The lady with the lamp lights up maths and stats
Story supplied by LU Press Office
Florence Nightingale, best remembered for her work as a nurse during the Crimean War, will help shed new light on mathematics and statistics.
This amazing woman had an immense love of both subjects and was a pioneer in statistics, especially in the use of visualisation of statistical data.
And now she has been chosen as the icon for Lancaster University's continuing efforts to promote mathematics and statistics, particularly the participation of young women in those subjects.
The 'Florence Nightingale Day' on April 17th is aimed especially at girls in year 12 at schools in the Morecambe Bay and Preston areas but it is also open to boys.
The event is the brainchild of Dr Nadia Mazza (pictured), of Lancaster University Mathematics and Statistics Department.
The free day of activity, at Lancaster University Management School, will feature talks by inspirational and prominent female mathematicians.
Speakers at the morning session will include Professor June Barrow-Green from the Open University and pure mathematics researcher Professor Reidun Twarock, from the University of York.

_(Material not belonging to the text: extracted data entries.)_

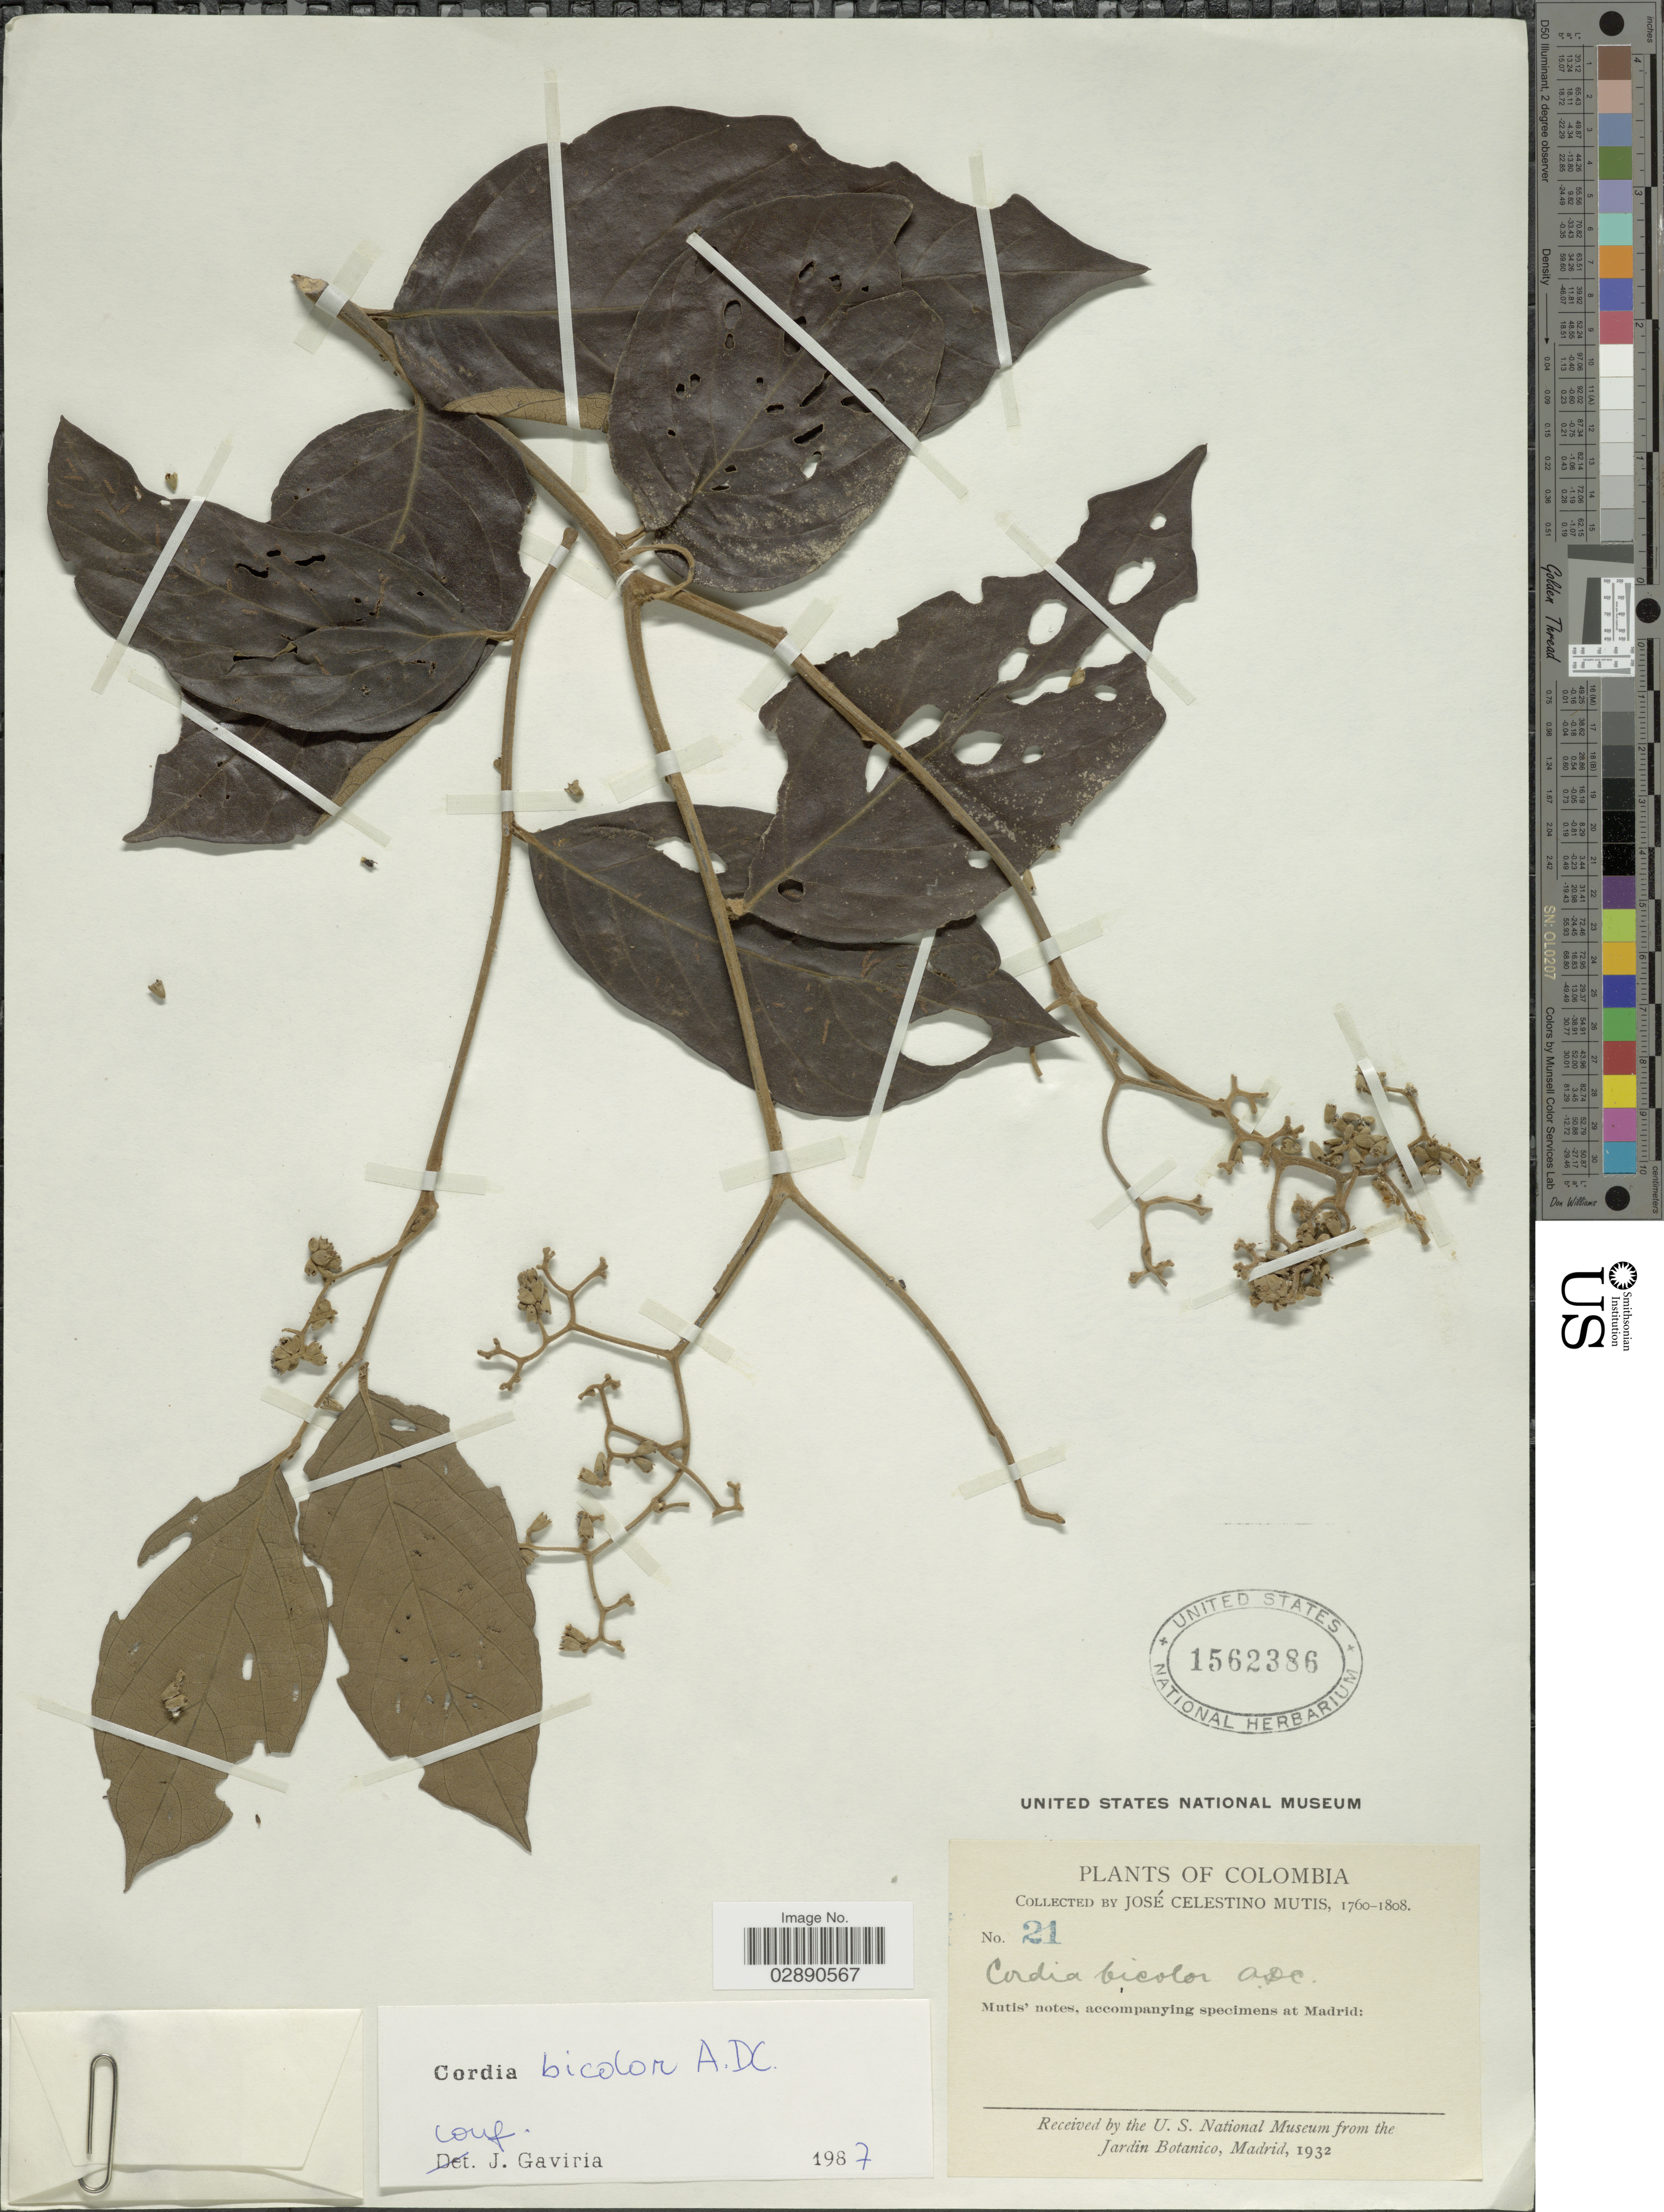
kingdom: Plantae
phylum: Tracheophyta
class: Magnoliopsida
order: Boraginales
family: Cordiaceae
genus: Cordia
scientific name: Cordia bicolor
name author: A. DC.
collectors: J. C. B. Mutis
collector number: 21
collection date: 1760/1808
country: Colombia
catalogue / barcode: US 1562386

Opening the afternoon session will be first generation female mathematician Professor Dona Strauss from the University of Leeds.
Then Beth Penrose (University of Nottingham), Fiona Murray (Principal Integrity Engineer - TA Pipelines and Structures at Centrica) and Suduph Imran (a former mathematics teacher at Our Lady's Catholic College in Lancaster who is studying for her Masters in Education) will speak about their jobs and how they use mathematics every day. Beth, Fiona and Suduph are ambassadors from STEMfirst, an organisation which promotes opportunities in science, technology, engineering and maths.
The last speaker will be Dr Marianne Freiberger, the editor of the mathematics magazine 'Plus', who promises a very active, fun session.
Displays featuring opportunities offered to women by a degree in mathematics or statistics, will stimulate informal discussion between pupils and mathematicians The day will also include a hands-on mathematics contest when attendees will spend time solving tricky problems in small groups under the supervision of coaches, all PhD students from Lancaster University's Department of Mathematics and Statistics.
The event, which offers 70 places, has been funded by the Faculty of Science and Technology Outreach Grant and the London Mathematical Society.
"Everyone talks about getting more women into mathematics but I wanted to do something to actively encourage it," said Dr Mazza, who is a mathematics graduate from Lausanne University. "Year 12 is a critical stage when students make crucial decisions affecting their future career plans. We want to show how appealing it can be to do maths."